Could you print the stretch of lines below from the one with "15: (85, 177, 0.96)" through the one with "51: (20, 391, 0.60)", exactly as they stand and without any pictures?

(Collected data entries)
========================================
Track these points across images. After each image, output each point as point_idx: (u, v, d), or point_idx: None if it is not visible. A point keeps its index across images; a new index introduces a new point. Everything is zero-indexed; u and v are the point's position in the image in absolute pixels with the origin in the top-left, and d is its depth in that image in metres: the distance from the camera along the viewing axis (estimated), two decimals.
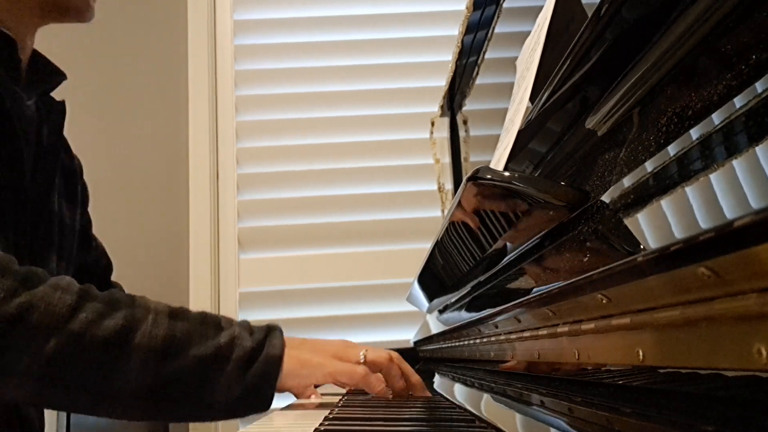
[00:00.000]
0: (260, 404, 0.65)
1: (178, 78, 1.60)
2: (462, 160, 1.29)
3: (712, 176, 0.22)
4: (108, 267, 1.00)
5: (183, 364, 0.61)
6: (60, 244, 0.82)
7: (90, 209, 0.97)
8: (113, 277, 1.02)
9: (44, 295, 0.57)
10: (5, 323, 0.55)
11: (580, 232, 0.35)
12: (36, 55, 0.82)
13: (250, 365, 0.63)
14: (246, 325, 0.67)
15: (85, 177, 0.96)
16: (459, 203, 0.48)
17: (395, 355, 0.77)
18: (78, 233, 0.89)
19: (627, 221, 0.28)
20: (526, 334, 0.46)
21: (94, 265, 0.94)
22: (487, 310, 0.55)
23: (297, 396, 0.76)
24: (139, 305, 0.63)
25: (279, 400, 0.81)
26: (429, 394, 0.76)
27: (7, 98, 0.71)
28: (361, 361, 0.72)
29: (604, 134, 0.38)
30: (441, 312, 0.93)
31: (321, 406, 0.73)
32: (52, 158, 0.81)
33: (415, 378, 0.76)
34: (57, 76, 0.84)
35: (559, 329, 0.38)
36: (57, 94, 0.86)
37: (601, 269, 0.29)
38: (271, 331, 0.67)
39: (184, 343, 0.62)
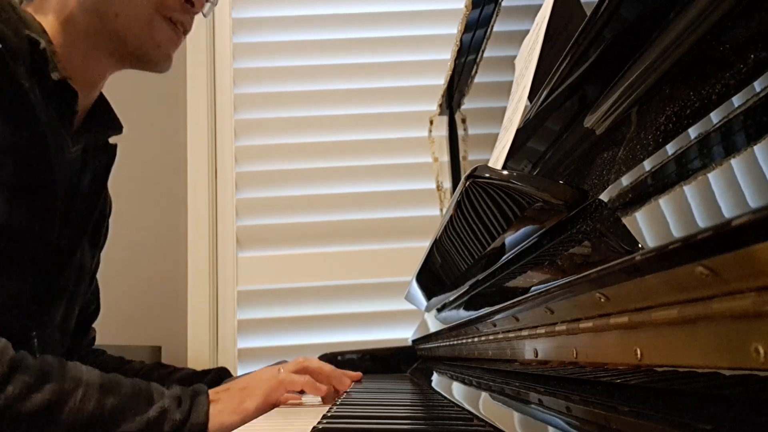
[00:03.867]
0: None
1: (176, 76, 1.59)
2: (460, 158, 1.29)
3: (710, 175, 0.22)
4: (96, 312, 0.99)
5: None
6: (73, 290, 0.82)
7: None
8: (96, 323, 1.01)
9: None
10: None
11: (579, 230, 0.36)
12: (100, 103, 0.82)
13: None
14: (175, 395, 0.69)
15: None
16: (457, 202, 0.48)
17: (309, 357, 0.85)
18: (90, 276, 0.89)
19: (625, 220, 0.28)
20: (525, 332, 0.47)
21: (83, 308, 0.94)
22: (486, 308, 0.55)
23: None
24: (70, 377, 0.63)
25: None
26: (347, 384, 0.83)
27: (52, 147, 0.70)
28: (281, 376, 0.77)
29: (603, 133, 0.38)
30: (439, 311, 0.93)
31: (320, 404, 0.74)
32: (89, 206, 0.81)
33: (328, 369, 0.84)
34: (113, 129, 0.84)
35: (558, 328, 0.38)
36: None
37: (599, 268, 0.29)
38: (196, 396, 0.70)
39: (113, 419, 0.62)
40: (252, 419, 0.71)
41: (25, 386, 0.59)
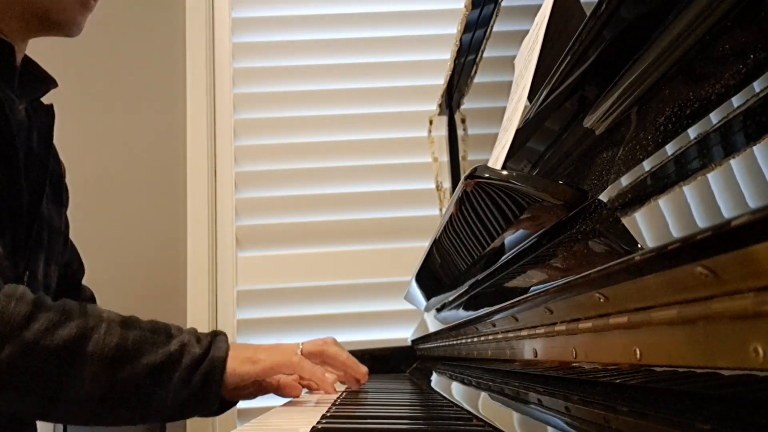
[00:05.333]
0: (207, 404, 0.69)
1: (175, 76, 1.59)
2: (460, 158, 1.29)
3: (710, 175, 0.22)
4: (80, 269, 1.00)
5: (134, 371, 0.64)
6: (48, 247, 0.82)
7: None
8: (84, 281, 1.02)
9: None
10: None
11: (578, 230, 0.36)
12: (27, 61, 0.83)
13: (196, 369, 0.67)
14: (194, 332, 0.71)
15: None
16: (457, 202, 0.48)
17: (329, 339, 0.83)
18: (63, 235, 0.89)
19: (624, 220, 0.28)
20: (524, 332, 0.47)
21: (66, 267, 0.94)
22: (485, 308, 0.55)
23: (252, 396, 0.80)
24: (92, 314, 0.65)
25: (276, 399, 0.81)
26: (362, 373, 0.82)
27: (4, 103, 0.71)
28: (299, 353, 0.78)
29: (602, 133, 0.38)
30: (439, 310, 0.93)
31: (319, 403, 0.74)
32: (42, 163, 0.81)
33: (348, 361, 0.83)
34: (48, 83, 0.84)
35: (557, 328, 0.38)
36: (53, 95, 0.85)
37: (598, 268, 0.29)
38: (216, 335, 0.72)
39: (135, 351, 0.64)
40: (261, 377, 0.73)
41: (50, 322, 0.61)
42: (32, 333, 0.60)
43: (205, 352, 0.68)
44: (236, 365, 0.71)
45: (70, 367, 0.61)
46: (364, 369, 0.82)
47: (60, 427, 1.17)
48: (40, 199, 0.80)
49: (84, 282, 1.01)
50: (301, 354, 0.78)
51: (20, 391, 0.60)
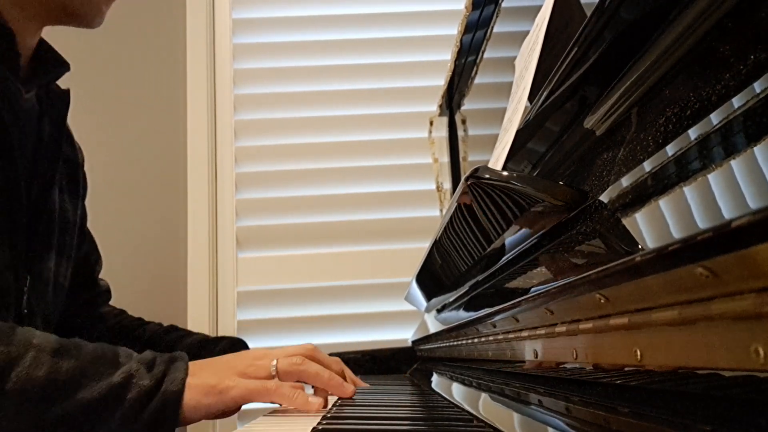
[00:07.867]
0: None
1: (176, 76, 1.59)
2: (460, 159, 1.29)
3: (711, 176, 0.22)
4: (97, 262, 0.98)
5: (68, 409, 0.55)
6: (60, 241, 0.80)
7: (87, 205, 0.96)
8: (102, 274, 1.00)
9: None
10: None
11: (579, 231, 0.36)
12: (41, 45, 0.80)
13: (146, 405, 0.57)
14: (147, 359, 0.61)
15: None
16: (457, 202, 0.48)
17: (308, 351, 0.71)
18: (78, 227, 0.87)
19: (625, 221, 0.28)
20: (524, 333, 0.47)
21: (83, 260, 0.92)
22: (485, 309, 0.55)
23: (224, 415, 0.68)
24: (18, 341, 0.55)
25: None
26: (350, 392, 0.71)
27: (3, 95, 0.70)
28: (273, 373, 0.67)
29: (603, 134, 0.38)
30: (439, 311, 0.93)
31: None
32: (52, 151, 0.79)
33: (336, 368, 0.72)
34: (60, 67, 0.82)
35: (557, 329, 0.38)
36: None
37: (599, 269, 0.29)
38: (172, 362, 0.62)
39: (69, 386, 0.55)
40: (230, 407, 0.63)
41: None
42: None
43: (156, 385, 0.58)
44: (199, 397, 0.60)
45: None
46: (350, 388, 0.70)
47: None
48: (49, 189, 0.77)
49: None
50: (276, 373, 0.67)
51: None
========================================
▶ [Exercise solution]
15: (85, 177, 0.96)
16: (459, 203, 0.48)
17: (395, 355, 0.77)
18: (78, 233, 0.89)
19: (627, 221, 0.28)
20: (526, 334, 0.46)
21: (94, 265, 0.94)
22: (487, 310, 0.55)
23: (297, 396, 0.76)
24: (139, 305, 0.63)
25: (279, 400, 0.81)
26: (429, 394, 0.76)
27: (7, 98, 0.71)
28: (361, 361, 0.72)
29: (604, 134, 0.38)
30: (441, 312, 0.93)
31: (321, 406, 0.73)
32: (52, 158, 0.81)
33: (415, 378, 0.76)
34: (57, 76, 0.84)
35: (559, 329, 0.38)
36: (57, 94, 0.86)
37: (601, 269, 0.29)
38: (271, 331, 0.67)
39: (184, 343, 0.62)
[00:03.867]
0: None
1: (176, 76, 1.59)
2: (460, 158, 1.29)
3: (710, 175, 0.22)
4: (96, 312, 0.99)
5: None
6: (73, 290, 0.82)
7: None
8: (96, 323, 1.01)
9: None
10: None
11: (579, 230, 0.36)
12: (100, 103, 0.82)
13: None
14: (175, 395, 0.69)
15: None
16: (457, 202, 0.48)
17: (309, 357, 0.85)
18: (90, 276, 0.89)
19: (625, 220, 0.28)
20: (525, 332, 0.47)
21: (83, 308, 0.94)
22: (486, 308, 0.55)
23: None
24: (70, 377, 0.63)
25: None
26: (347, 384, 0.83)
27: (52, 147, 0.70)
28: (281, 376, 0.77)
29: (603, 133, 0.38)
30: (439, 311, 0.93)
31: (320, 404, 0.74)
32: (89, 206, 0.81)
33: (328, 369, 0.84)
34: (113, 129, 0.84)
35: (558, 328, 0.38)
36: None
37: (599, 268, 0.29)
38: (196, 396, 0.70)
39: (113, 419, 0.62)
40: (252, 419, 0.71)
41: (25, 386, 0.59)
[00:05.333]
0: (207, 404, 0.69)
1: (175, 76, 1.59)
2: (460, 158, 1.29)
3: (710, 175, 0.22)
4: (80, 269, 1.00)
5: (134, 371, 0.64)
6: (48, 247, 0.82)
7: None
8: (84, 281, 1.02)
9: None
10: None
11: (578, 230, 0.36)
12: (27, 61, 0.83)
13: (196, 369, 0.67)
14: (194, 332, 0.71)
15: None
16: (457, 202, 0.48)
17: (329, 339, 0.83)
18: (63, 235, 0.89)
19: (624, 220, 0.28)
20: (524, 332, 0.47)
21: (66, 267, 0.94)
22: (485, 308, 0.55)
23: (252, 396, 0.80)
24: (92, 314, 0.65)
25: (276, 399, 0.81)
26: (362, 373, 0.82)
27: (4, 103, 0.71)
28: (299, 353, 0.78)
29: (602, 133, 0.38)
30: (439, 310, 0.93)
31: (319, 403, 0.74)
32: (42, 163, 0.81)
33: (348, 361, 0.83)
34: (48, 83, 0.84)
35: (557, 328, 0.38)
36: (53, 95, 0.85)
37: (598, 268, 0.29)
38: (216, 335, 0.72)
39: (135, 351, 0.64)
40: (261, 377, 0.73)
41: (50, 322, 0.61)
42: (32, 333, 0.60)
43: (205, 352, 0.68)
44: (236, 365, 0.71)
45: (70, 367, 0.61)
46: (364, 369, 0.82)
47: (60, 427, 1.17)
48: (40, 199, 0.80)
49: (84, 282, 1.01)
50: (301, 354, 0.78)
51: (20, 391, 0.60)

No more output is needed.